== Segment start ==
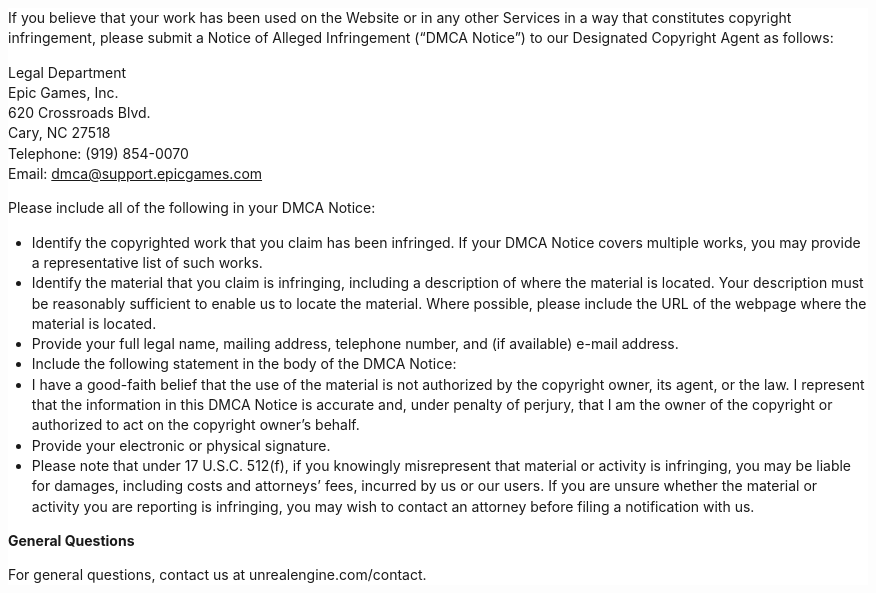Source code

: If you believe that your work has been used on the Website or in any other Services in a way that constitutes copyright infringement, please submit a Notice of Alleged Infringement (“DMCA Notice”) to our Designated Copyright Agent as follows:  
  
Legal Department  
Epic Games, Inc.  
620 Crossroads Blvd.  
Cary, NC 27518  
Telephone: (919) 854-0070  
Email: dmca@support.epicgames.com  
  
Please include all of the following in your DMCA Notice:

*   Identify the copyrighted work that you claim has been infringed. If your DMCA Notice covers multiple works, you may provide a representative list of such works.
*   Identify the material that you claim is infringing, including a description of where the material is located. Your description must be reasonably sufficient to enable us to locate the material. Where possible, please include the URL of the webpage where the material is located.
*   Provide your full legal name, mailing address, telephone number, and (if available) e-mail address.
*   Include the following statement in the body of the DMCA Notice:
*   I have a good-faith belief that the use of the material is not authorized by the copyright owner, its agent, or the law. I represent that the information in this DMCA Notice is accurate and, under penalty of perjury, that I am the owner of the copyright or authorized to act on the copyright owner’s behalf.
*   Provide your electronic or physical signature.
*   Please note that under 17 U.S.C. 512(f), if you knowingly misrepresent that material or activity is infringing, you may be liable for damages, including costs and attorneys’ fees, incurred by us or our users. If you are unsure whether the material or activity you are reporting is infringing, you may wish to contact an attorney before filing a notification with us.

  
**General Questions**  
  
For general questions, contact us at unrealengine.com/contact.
== Segment end ==
== Segment start ==
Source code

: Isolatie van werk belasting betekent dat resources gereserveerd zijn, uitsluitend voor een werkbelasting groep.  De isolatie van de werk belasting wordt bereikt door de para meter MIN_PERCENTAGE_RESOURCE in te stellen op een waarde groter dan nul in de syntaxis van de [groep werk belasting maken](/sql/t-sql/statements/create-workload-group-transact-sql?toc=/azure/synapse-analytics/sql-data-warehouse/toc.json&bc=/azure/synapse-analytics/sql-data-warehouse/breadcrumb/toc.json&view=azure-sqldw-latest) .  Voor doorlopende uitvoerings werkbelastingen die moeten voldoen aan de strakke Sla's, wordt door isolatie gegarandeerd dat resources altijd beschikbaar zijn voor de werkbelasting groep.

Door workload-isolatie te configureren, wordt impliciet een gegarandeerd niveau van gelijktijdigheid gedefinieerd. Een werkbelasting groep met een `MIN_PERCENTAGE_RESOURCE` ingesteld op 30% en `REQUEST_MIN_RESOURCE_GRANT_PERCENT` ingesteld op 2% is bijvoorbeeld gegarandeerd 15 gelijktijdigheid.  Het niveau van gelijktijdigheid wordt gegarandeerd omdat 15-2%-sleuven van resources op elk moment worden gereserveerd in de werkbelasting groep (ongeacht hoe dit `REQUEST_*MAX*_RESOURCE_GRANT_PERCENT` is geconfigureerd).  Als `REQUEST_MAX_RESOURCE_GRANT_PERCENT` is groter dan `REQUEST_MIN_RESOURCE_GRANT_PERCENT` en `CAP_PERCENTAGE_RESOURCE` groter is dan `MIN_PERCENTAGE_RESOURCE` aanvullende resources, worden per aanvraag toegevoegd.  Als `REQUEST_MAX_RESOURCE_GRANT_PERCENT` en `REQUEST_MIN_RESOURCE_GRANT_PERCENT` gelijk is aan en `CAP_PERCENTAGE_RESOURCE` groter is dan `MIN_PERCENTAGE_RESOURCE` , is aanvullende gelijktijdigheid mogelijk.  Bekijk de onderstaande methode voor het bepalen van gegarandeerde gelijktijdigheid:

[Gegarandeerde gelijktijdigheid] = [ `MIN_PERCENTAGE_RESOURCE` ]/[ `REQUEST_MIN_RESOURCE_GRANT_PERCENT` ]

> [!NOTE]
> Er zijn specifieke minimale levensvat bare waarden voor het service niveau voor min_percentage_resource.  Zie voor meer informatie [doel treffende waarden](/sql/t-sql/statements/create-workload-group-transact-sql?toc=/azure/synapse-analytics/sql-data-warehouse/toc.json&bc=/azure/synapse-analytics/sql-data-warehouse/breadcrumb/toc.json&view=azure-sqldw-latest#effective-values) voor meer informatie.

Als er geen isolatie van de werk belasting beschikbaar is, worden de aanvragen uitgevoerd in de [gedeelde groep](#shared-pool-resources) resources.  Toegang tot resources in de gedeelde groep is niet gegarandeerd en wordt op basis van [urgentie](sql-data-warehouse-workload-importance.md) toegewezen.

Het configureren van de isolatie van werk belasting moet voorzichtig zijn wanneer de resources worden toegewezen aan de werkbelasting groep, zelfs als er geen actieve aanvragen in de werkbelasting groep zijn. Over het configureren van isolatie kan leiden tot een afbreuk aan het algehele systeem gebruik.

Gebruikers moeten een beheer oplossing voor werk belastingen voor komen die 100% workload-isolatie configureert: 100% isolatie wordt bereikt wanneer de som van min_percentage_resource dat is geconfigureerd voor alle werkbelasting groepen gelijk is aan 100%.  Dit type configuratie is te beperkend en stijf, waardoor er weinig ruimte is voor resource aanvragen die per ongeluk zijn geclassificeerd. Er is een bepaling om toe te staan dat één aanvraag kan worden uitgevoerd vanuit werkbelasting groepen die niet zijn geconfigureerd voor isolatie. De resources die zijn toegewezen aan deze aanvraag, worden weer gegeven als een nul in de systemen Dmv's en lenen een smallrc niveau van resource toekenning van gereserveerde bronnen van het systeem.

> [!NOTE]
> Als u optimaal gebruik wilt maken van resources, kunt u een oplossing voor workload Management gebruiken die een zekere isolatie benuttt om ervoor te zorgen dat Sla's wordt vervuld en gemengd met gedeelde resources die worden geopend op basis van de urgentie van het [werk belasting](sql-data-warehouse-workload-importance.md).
== Segment end ==
▶ **Aim of the task**: Go through the listing and copy each line that includes the string "urgentie".

▶ **Exercise response**:
Als er geen isolatie van de werk belasting beschikbaar is, worden de aanvragen uitgevoerd in de [gedeelde groep](#shared-pool-resources) resources.  Toegang tot resources in de gedeelde groep is niet gegarandeerd en wordt op basis van [urgentie](sql-data-warehouse-workload-importance.md) toegewezen.
> Als u optimaal gebruik wilt maken van resources, kunt u een oplossing voor workload Management gebruiken die een zekere isolatie benuttt om ervoor te zorgen dat Sla's wordt vervuld en gemengd met gedeelde resources die worden geopend op basis van de urgentie van het [werk belasting](sql-data-warehouse-workload-importance.md).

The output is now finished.